Comme si l’affaire n’était pas encore assez complexe, il s’agit de saisir également les développements de l’écologie de part et d’autre de l’Atlantique. Et pour cause : «Alors que l’imaginaire américain oppose une nature sauvage “intouchée” […] à l’homme (“civilisé”), l’imaginaire européen ne peut concevoir la nature que comme déjà marquée, produite par l’activité humaine ; l’identité respective et les rapports entre les deux pôles sont donc ambivalents. D’autre part, l’écologisme européen est beaucoup plus axé sur des thématiques sociopolitiques que celui du nouveau continent, plus éthique, parfois “spiritualiste”». À partir des années 90, ces traditions vont se croiser et se fertiliser. Frédéric Dufoing dénombre huit avatars majeurs dans l'écologisme, allant des plus libertaires et hédonistes aux plus conscientisés et à visée holiste. Tous ont en commun une critique de fond de la société industrielle et des modes de vie délétères qu’elle induit. Chacun envisage différemment les réalisations concrètes de ses objectifs, les accommodements possibles ou non avec l’État, le recours raisonné à la technique ou son abandon total. Certains n’hésitent pas à verser dans l’illégalité, voire dans une forme particulièrement atypique de terrorisme (on pense au fameux Unabomber, qui constitue à lui seul un cas d’école).

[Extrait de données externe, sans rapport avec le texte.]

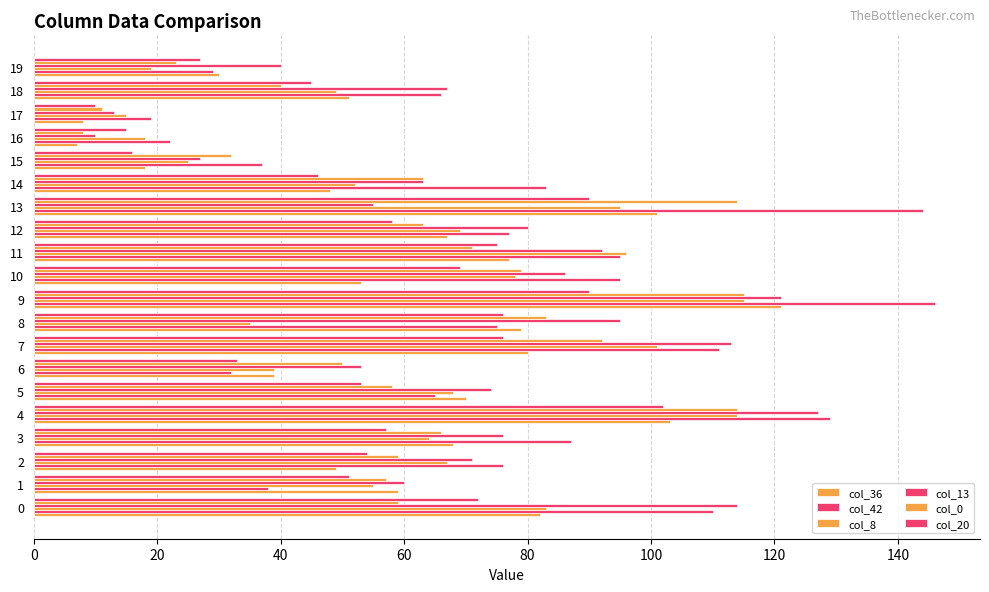

What is the label of the 14th bar from the left?

13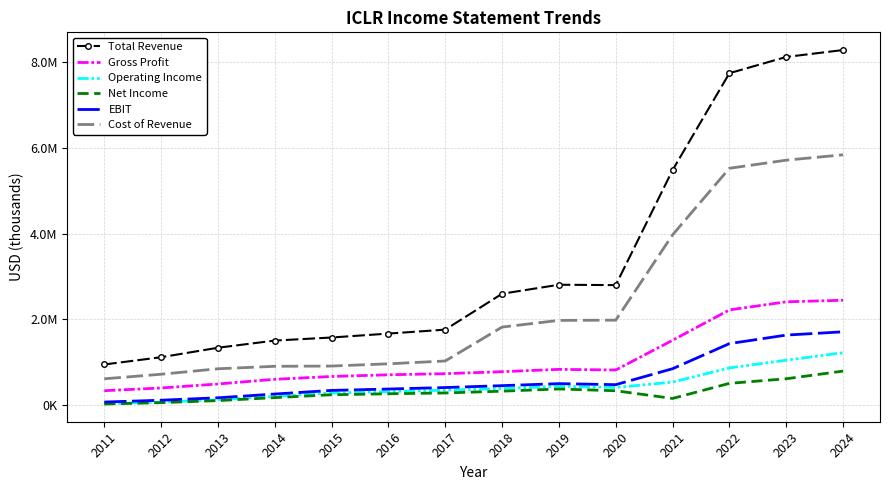

What are all the series names shown in the legend?

Total Revenue, Gross Profit, Operating Income, Net Income, EBIT, Cost of Revenue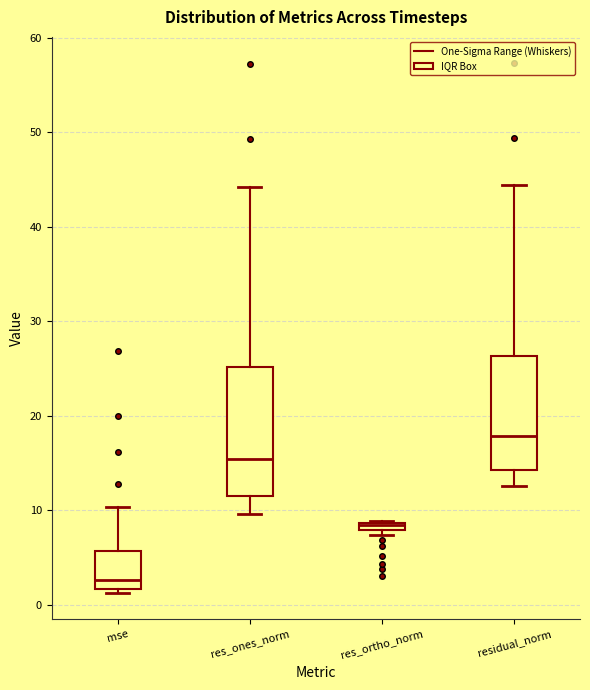

Which box has the highest median line?

residual_norm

Cinq courants radicaux sont disséqués, tous plus étonnants les uns que les autres, d’autant qu’ils sont en grande part importés de cette exoplanète que sont les États-Unis. Il en va ainsi pour l’écologie profonde (traduction de deep ecology) et le biorégionalisme, pour l’anarcho-primitivisme de Zerzan ou l’écologie sociale de Bookchin. Le décroissantisme est certes quant à lui bien implanté depuis deux décennies dans l’Hexagone, mais on redécouvrira ici les véritables tenants et aboutissants de son message de «simplicité volontaire». Enfin, Frédéric Dufoing, en passeur passionné, est l’un des premiers à introduire auprès du public francophone l’écologisme agrarien de Wendell Berry, qui «réalise l’articulation cohérente du fond conservateur de l’écologisme, pleinement assumé, quoique de manière nuancée, avec les exigences de liberté civique proches de celles du libéralisme et un imaginaire, une logique de relativisme culturel ainsi que des critiques très proches de celles de l’altermondialisme des années 1990».

On l’aura compris, l’ouvrage de Frédéric Dufoing brosse le panorama qui était attendu sur un thème au demeurant délicat (qui, osant ne fût-ce que citer le terme de «radicalité» à notre époque frileuse, n’est quelque peu suspect ?). Sa plume de polémiste, que l’on sent frémir au détour d’une phrase, d’une allusion, d’une botte en touche, ne déforce jamais l’objectivité et la probité intellectuelle avec lesquelles il aborde les multiples ramifications de son sujet. Et l’écologisme d’y gagner, sinon un héraut supplémentaire, du moins l’un de ses scrutateurs les mieux avisés.